Selection:
********

META 2025-03-07 Tier 1

Meta — Strobelight: A profiling service built on open source technology¶

Summary¶

A 2025-01-21 Meta Engineering post (Production Engineering) describing Strobelight, Meta's fleet-wide profiling orchestrator — not a single profiler but a coordinator of 42 different profilers, many built on eBPF, running on every production host at Meta. The post makes four load-bearing architectural claims: (1) profiling is orchestrated, not monolithic — Strobelight is a scheduler + coordinator that runs curated default profilers continuously (the "flight recorder" model) while also accepting on-demand and triggered profiles from engineers via a CLI / web UI and a continuous / triggered config committed to Configerator; (2) engineers can ship new profilers in hours via bpftrace scripts, rather than the multi-week code-change + review cycle a new in-tree profiler would require — canonical ad-hoc-bpftrace-profiler instance; (3) dynamic sampling rate tuning keeps per-service sample counts on a configured target (e.g. 40,000 CPU-cycles samples/hour) by adjusting run probability daily per service, and sample weights are recorded so counts normalise across hosts + services when aggregated — this is what makes fleet-level cross-service efficiency analysis tractable; (4) symbolization is a service, not a per-host step — raw addresses + frame-pointer-unwound stacks are sent to a central symbolization service using DWARF + ELF + gsym + blazesym internally, pre-populated from all Meta production binaries. Capacity impact: up to 20% CPU-cycle reduction (10-20% fewer servers) on Meta's top 200 services from a single continuous profiler feeding the FDO pipeline (BOLT post-compile + CSSPGO compile-time); a one-character & C++ code review "ampersand" fix — spotted by filtering std::vector call-sites in Scuba — saved an estimated 15,000 servers per year on a single ads service. Open-source status: Meta is "currently working on open-sourcing Strobelight's profilers and libraries" at github.com/facebookincubator/strobelight.

********

Dataset section:
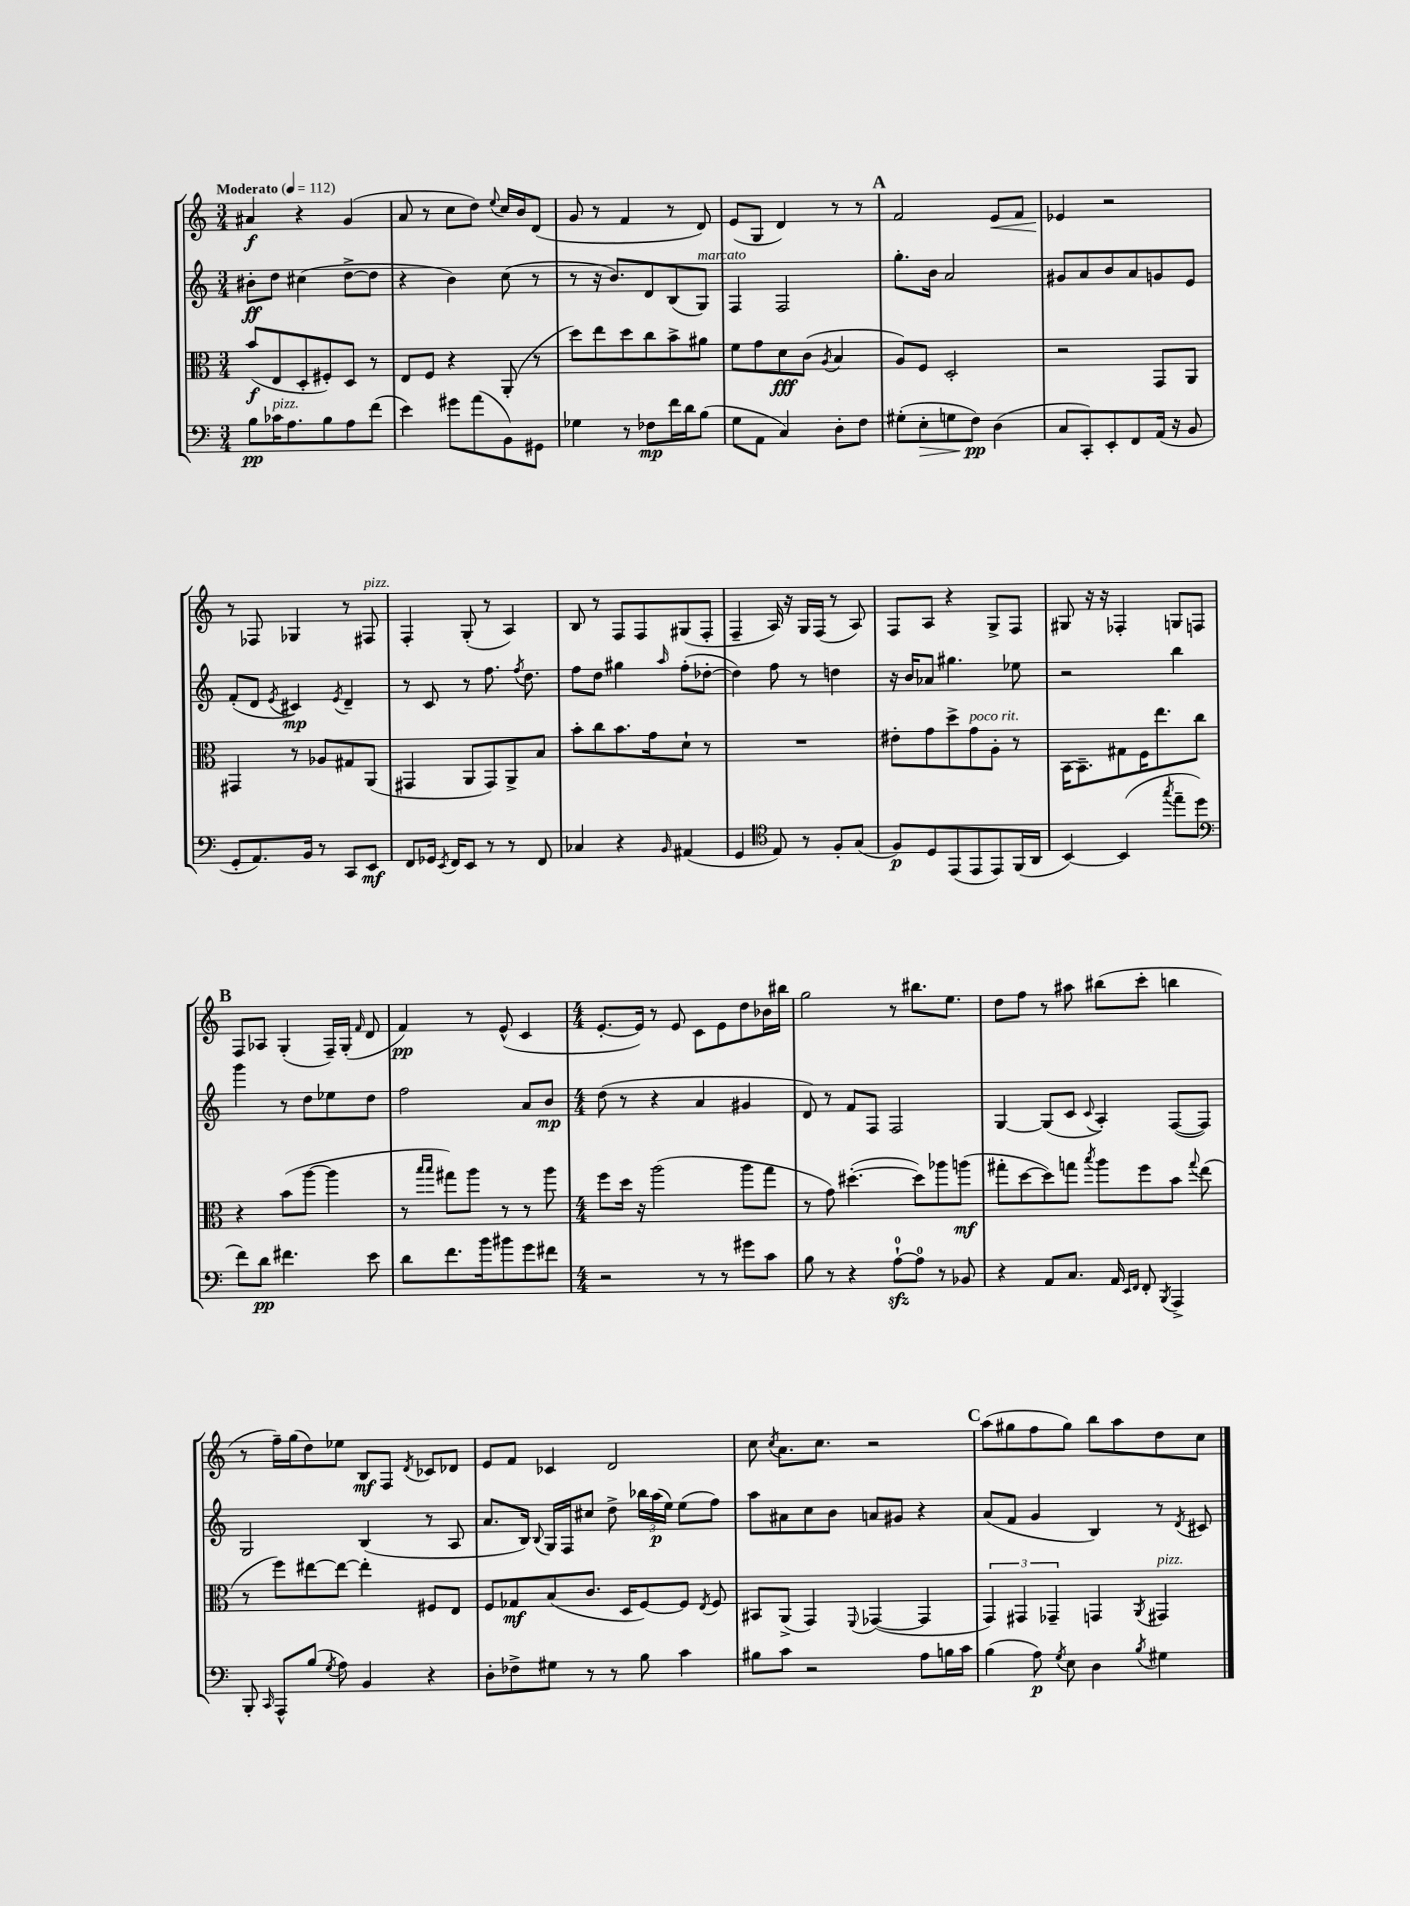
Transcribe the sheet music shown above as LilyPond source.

********

Task list:
[A] According to the Strobelight summary, how many different profilers does Strobelight coordinate?
[B] Write the next part of the Strobelight summary, starting after its last sentence.

Answers below:
[A] 42

[B]
Key takeaways¶

Strobelight is a profiling orchestrator, not a profiler. "Strobelight... is also not a single profiler but an orchestrator of many different profilers (even ad-hoc ones) that runs on all production hosts at Meta." As of post time, 42 different profilers are coordinated including memory (jemalloc-backed), function call count, event-based (perf-events for C++/Python/Java/Erlang), AI/GPU, off-CPU, service-request-latency. This framing makes Strobelight the canonical wiki instance of profiler-orchestrator — a scheduler + coordinator + queuer + symbolization-frontend that sits above the per-profiler tools. (Source; systems/strobelight)
eBPF is the load-bearing kernel primitive. "Strobelight's profilers are often, but not exclusively, built using eBPF... eBPF allows the safe injection of custom code into the kernel, which enables very low overhead collection of different types of data and unlocks so many possibilities in the observability space that it's hard to imagine how Strobelight would work without it." Canonical Meta instance of eBPF-based profiling — different in framing from the eBPF-for-security (Datadog Workload Protection) and eBPF-for-networking (Fly.io Sprites, Cloudflare DDoS) instances already on the wiki. (Source; systems/ebpf)
Ad-hoc profilers via bpftrace — hours, not weeks. "Adding a new profiler from scratch to Strobelight involves several code changes and could take several weeks to get reviewed and rolled out. However, engineers can write a single bpftrace script... and tell Strobelight to run it like it would any other profiler. An engineer that really cares about the latency of a particular C++ function, for example, could write up a little bpftrace script, commit it, and have Strobelight run it on any number of hosts throughout Meta's fleet – all within a matter of hours, if needed." Canonical wiki instance of ad-hoc-bpftrace-profiler — a small DSL becomes the escape hatch that makes a centralised orchestrator feel uncentralised. (Source; systems/bpftrace)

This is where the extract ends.